[Collected data]
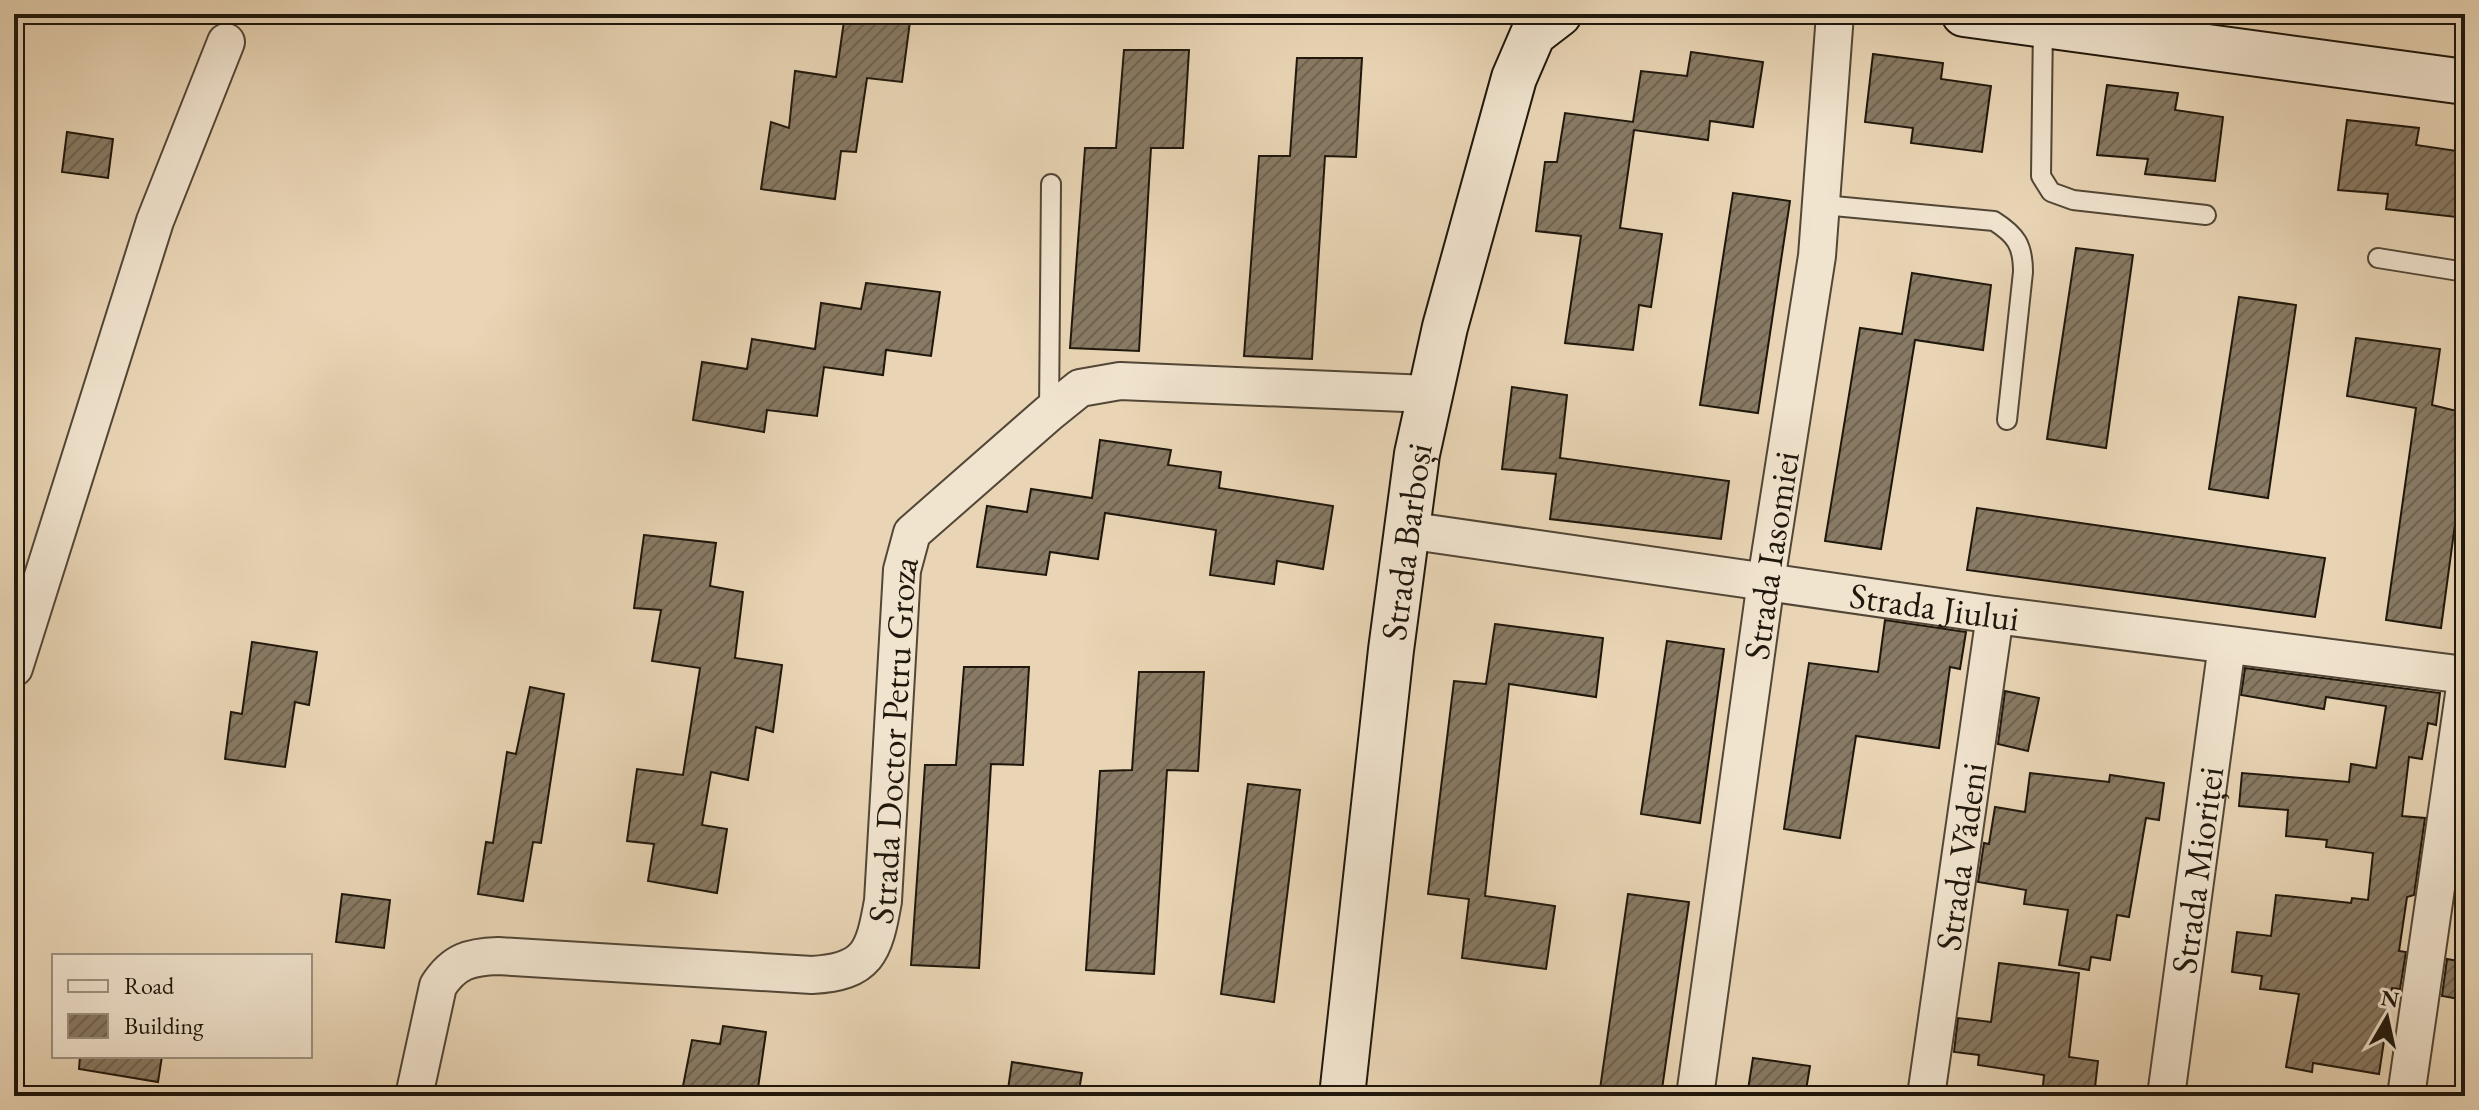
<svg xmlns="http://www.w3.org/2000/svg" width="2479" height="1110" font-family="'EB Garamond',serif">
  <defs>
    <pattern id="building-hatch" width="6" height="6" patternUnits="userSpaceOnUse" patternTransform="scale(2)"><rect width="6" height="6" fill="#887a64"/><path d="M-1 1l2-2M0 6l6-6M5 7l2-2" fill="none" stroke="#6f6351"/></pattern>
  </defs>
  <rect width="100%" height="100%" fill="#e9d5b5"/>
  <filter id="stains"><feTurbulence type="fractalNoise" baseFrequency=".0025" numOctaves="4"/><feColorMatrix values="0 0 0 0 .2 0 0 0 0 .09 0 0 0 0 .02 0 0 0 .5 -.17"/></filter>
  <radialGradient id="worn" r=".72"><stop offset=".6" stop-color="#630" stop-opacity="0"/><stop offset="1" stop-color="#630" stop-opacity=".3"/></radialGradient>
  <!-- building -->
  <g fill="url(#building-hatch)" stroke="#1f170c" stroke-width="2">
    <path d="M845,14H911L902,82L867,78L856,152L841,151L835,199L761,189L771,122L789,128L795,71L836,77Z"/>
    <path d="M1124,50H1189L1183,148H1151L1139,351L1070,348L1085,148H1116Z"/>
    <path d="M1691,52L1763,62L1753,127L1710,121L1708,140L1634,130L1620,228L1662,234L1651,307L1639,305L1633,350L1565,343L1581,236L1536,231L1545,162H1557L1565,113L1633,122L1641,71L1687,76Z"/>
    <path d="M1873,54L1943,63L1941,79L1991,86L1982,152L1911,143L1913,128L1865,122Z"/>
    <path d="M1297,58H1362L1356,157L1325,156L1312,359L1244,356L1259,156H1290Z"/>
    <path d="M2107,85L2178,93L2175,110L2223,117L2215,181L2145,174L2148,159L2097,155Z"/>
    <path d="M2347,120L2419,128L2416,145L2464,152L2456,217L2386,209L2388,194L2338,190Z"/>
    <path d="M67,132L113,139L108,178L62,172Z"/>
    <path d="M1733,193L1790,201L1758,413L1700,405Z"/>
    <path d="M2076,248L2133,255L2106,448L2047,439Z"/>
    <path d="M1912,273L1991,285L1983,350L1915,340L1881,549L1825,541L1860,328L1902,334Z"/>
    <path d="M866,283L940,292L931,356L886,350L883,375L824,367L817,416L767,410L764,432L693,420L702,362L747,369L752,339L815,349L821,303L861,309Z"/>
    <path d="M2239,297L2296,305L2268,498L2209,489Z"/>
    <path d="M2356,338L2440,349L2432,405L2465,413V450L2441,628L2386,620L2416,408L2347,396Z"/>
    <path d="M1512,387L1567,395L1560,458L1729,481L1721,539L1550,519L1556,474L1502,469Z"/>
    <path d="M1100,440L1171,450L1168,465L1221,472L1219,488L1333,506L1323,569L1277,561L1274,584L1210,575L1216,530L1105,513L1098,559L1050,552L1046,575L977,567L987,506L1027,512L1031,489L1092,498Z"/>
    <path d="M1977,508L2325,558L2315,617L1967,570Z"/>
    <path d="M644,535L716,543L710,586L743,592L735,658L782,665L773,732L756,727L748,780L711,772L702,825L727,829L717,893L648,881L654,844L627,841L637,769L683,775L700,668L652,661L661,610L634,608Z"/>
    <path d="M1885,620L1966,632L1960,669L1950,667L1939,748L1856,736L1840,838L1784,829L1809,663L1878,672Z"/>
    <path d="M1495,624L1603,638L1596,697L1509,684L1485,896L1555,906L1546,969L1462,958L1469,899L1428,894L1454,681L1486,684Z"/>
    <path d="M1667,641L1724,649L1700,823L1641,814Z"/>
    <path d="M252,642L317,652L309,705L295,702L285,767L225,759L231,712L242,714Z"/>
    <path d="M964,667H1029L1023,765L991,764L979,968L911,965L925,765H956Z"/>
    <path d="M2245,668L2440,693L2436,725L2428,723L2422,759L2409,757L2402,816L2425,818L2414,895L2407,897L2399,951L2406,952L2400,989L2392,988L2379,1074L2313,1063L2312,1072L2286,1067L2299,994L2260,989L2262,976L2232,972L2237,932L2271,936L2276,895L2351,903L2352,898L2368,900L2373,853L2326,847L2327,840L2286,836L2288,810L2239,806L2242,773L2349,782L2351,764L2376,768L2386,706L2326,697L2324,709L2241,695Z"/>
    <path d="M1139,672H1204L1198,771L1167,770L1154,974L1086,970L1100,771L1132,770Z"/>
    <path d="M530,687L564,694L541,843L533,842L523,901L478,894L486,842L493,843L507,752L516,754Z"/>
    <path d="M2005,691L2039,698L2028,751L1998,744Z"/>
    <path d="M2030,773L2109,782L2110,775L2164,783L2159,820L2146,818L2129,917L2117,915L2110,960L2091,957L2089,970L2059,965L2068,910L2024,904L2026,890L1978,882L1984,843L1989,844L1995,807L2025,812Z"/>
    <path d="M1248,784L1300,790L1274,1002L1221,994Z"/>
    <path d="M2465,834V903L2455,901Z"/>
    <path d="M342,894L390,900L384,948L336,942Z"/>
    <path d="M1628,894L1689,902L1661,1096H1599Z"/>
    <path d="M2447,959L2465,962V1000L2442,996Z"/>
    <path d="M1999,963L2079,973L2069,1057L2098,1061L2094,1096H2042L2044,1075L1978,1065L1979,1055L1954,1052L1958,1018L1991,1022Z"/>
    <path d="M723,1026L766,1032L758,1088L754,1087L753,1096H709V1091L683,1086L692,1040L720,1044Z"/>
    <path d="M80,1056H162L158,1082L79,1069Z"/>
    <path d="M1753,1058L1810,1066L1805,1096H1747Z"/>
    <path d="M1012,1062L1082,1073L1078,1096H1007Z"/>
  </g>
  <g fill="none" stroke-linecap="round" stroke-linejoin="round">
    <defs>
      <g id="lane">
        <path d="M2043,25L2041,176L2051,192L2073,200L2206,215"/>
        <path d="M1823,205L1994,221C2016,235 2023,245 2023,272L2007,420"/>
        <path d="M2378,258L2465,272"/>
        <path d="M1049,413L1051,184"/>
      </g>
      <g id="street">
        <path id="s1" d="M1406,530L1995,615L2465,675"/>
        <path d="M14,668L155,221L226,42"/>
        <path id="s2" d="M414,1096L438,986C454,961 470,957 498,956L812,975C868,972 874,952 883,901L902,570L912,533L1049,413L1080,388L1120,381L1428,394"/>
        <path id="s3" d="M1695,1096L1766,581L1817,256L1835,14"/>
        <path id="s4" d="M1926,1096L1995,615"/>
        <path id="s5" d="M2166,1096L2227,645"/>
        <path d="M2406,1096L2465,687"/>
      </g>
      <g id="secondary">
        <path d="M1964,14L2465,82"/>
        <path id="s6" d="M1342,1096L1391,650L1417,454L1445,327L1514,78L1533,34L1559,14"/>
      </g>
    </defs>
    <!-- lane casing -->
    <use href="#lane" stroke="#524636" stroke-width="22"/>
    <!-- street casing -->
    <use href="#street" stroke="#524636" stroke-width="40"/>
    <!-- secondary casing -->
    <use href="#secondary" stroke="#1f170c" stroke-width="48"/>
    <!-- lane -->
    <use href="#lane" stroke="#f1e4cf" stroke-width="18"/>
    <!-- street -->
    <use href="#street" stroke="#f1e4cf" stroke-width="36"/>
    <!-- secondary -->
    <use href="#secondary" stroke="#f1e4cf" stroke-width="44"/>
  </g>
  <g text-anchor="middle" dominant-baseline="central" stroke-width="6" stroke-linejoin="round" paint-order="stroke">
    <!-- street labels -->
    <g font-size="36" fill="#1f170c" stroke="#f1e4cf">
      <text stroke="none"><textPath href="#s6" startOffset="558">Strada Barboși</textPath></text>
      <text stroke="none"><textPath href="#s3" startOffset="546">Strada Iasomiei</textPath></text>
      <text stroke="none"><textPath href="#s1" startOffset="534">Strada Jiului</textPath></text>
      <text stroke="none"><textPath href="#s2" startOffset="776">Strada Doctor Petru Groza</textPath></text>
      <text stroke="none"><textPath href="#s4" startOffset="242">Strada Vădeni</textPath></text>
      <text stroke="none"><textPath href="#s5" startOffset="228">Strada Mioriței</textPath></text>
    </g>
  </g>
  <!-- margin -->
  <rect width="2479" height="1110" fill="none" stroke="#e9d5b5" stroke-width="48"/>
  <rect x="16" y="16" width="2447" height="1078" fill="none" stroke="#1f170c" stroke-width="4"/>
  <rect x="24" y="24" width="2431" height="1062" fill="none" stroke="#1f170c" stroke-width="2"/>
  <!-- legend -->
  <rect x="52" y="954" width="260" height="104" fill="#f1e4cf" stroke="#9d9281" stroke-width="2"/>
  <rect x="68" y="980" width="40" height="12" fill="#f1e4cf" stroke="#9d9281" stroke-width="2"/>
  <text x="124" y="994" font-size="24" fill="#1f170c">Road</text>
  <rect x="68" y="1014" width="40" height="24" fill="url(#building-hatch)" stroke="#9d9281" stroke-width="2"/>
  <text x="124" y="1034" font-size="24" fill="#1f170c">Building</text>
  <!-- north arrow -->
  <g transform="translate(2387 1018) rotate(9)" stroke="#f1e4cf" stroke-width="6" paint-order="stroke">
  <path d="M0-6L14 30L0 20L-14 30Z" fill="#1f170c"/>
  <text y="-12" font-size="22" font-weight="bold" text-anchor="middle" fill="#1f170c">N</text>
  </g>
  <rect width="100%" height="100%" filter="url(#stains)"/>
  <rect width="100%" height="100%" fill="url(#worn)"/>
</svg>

● Task instructions
If a line in the data holds the string "order", copy that line.

● Final answer
  <g text-anchor="middle" dominant-baseline="central" stroke-width="6" stroke-linejoin="round" paint-order="stroke">
  <g transform="translate(2387 1018) rotate(9)" stroke="#f1e4cf" stroke-width="6" paint-order="stroke">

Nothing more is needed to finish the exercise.